James Donald Adams, a journalist, critic, editor, and author, was born on September 24, 1891, in New York City. He was the son of James Adams and Mary Louise (née Barron). He earned a BA from Harvard University in 1913 and, while there, both edited The Harvard Monthly and contributed essays, fiction, and poetry to the journal. Around the time that Adams graduated, he also published poetry in other journals and magazines: The Outlook, The Bellman, Sunset, and The Dial

Adams is the author of numerous works of literary criticism, including The Magic and Mystery of Words (Holt, Rinehart and Winston, 1963); Literary Frontiers (Duell, Sloan and Pearce, 1951); The Writer’s Responsibility (Secker & Warburg, 1946); and The Shape of Books to Come (Viking Press, 1944). He also wrote Copey of Harvard: A Biography of Charles Townsend Copeland (Houghton Mifflin, 1960), a profile of one of Harvard’s most illustrious professors who, in addition to Adams, was a former instructor of T. S. Eliot. Adams’s editorial work included several anthologies, such as Poems of Ralph Waldo Emerson (Crowell, 1965). 

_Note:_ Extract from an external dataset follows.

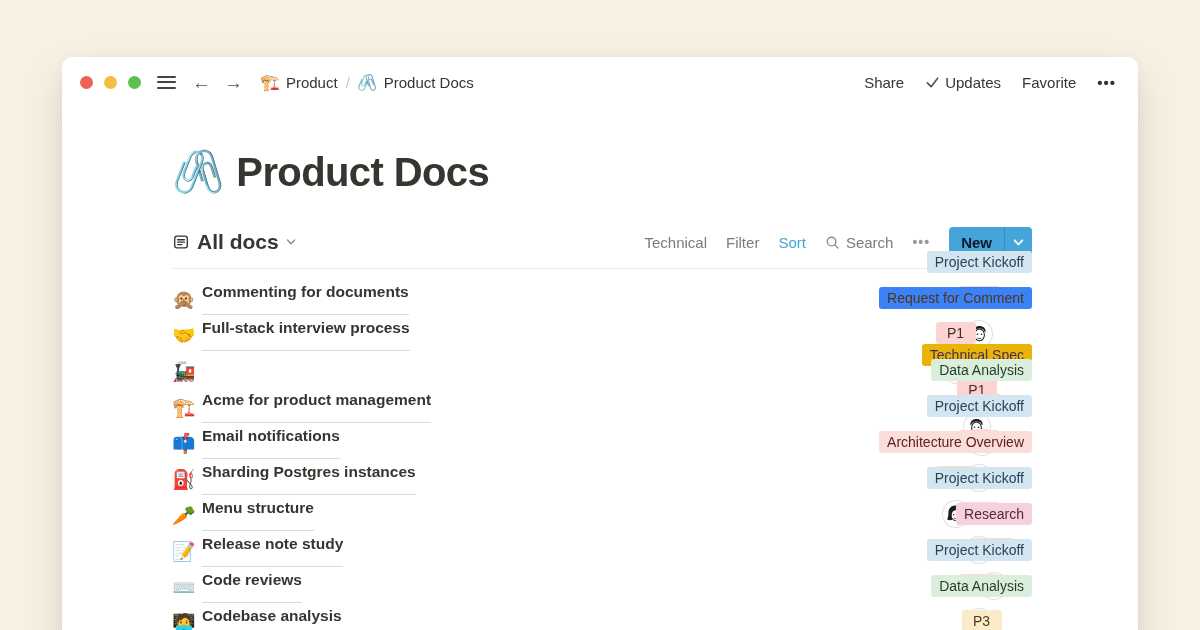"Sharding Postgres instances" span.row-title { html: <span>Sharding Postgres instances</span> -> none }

Adams is primarily known for his work with newspapers. In 1915, he secured his first job as a newspaper journalist in New Bedford, Massachusetts. In 1920, he returned to New York and wrote for both the New York Sun and the New York Herald. For the latter, he penned one of the newspaper’s first columns, “The Whispering Gallery.” In 1924, Adams joined the New York Times, first as an assistant editor at The Book Review, then managed by Brooks Atkinson, and later, in 1925, as editor of the review after Atkinson became the newspaper’s drama critic. Adams held the editorial position until 1943 when he became contributing editor and, finally, the columnist for “Speaking of Books,” a weekly that he contributed to the New York Times Book Review until 1964. For the column, Adams contributed around nine hundred essays. 

Aside from his literary and journalistic career, Adams also worked as a rodman, or surveyor’s assistant, for the U.S. Geological Survey after graduating from Harvard. From 1945 to 1946, he was a literary advisor at the publisher E. P. Dutton. In addition to serving as a Chancellor of the Academy of American Poets, Adams was a member of the PEN Club, The Authors Guild, and the Authors League Fund. He also served as the president of the Poetry Society of America. 

Adams died on August 22, 1968, in New York City.